【小説】恋の幻想
初めて会った時に抱きしめてくれた裕子さんを、今度は私が抱きしめている。
私は自分のこれからしか考えていなかったけど、裕子さんは他人である私のこれからを考えてくれたんだよね。
あの時には寂しい気持ちは有ったのだろう、共有できる人を見つけられない世界に1人で居たんだな。
そこでハッと気づく、誰もが恋愛して好きに為ったりするわけじゃ無い、恋愛が出来る人も実は少数派なのかも知れない。
裕子さんの背中に腕を広げて、身体ごと抱きしめてみる、人が触れ合うことによってしか感じる事の出来ない優しさを感じて欲しかった。
子供が親と触れ合うほかは、恋愛で無いとふれあいの時間は余り無い、でもそれが出来なかったら。
恋愛と云う脳の中の幻想かも知れない部分を、他人と共有できない痛みはきっと本人にしか解らないのだろう。
「裕子さん、良平さんも知っていたんですか?」きっと知っていたのだろう、それでも婚約をしたんだ。
聞かなくても良い言葉を出してみる、もし本当に良平は裕子さんが好きで、今の状態を続けていたのだとしたら、私の頭の中から離せない疑問だ。
「良平も解っていたよ、私が恋愛って気持ちが解らない、特に性的な関心は男性にも女性にも無いって言ったんだ。」裕子さんが続ける。
「でも、いいよって言ってくれて、自分も今は好きな人は居ないからって。」泣いていた。
「優しすぎるんよ、良平は。」言葉を繋ぐのが難しいみたいに、ボツ、ボツと言葉を出している。
「優しいんですよね良平さん、私も救われましたもん、でも裕子さんが婚約破棄してなければ、私は結婚とか考えなかったですよ。」と答える。
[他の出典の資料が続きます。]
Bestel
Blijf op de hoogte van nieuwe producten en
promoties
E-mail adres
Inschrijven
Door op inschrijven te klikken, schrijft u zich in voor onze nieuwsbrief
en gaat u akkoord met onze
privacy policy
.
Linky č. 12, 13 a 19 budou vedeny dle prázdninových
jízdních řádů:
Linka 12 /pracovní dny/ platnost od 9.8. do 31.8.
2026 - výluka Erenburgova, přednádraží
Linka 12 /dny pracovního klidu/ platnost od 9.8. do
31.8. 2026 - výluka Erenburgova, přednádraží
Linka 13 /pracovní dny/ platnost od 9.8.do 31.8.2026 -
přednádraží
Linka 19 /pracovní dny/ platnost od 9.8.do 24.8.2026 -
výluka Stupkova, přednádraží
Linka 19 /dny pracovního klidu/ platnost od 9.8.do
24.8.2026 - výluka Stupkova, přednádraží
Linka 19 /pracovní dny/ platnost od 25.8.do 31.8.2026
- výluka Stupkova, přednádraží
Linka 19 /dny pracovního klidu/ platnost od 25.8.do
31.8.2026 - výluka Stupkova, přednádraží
「だってね、酷いでしょ、自分が1人で年を取るのが寂しいからって、そうでない人を引き摺り込むのは。」裕子さんは顔を上げる。
「でも、1人で年を取るのが怖いからって結婚する人は沢山いますよ、裕子さんが自分に厳しすぎるんですよ、好きだからって言っても、それが続くとは限らないですしね。」慰める様に言葉を掛ける。
「ちょっと待って、今から結婚するって人がそれ言う、駄目だよ、良平に言っちゃうよ。」茶化すように言う。
何時もの裕子さんに戻っている、私が見ていたい裕子さんだ、自分が見たい所を見せて欲しい。
そんな風に感じるのは身勝手かも知れないが、人間は誰しもそんな部分を持っていて、そこは許して貰いたいなと思った。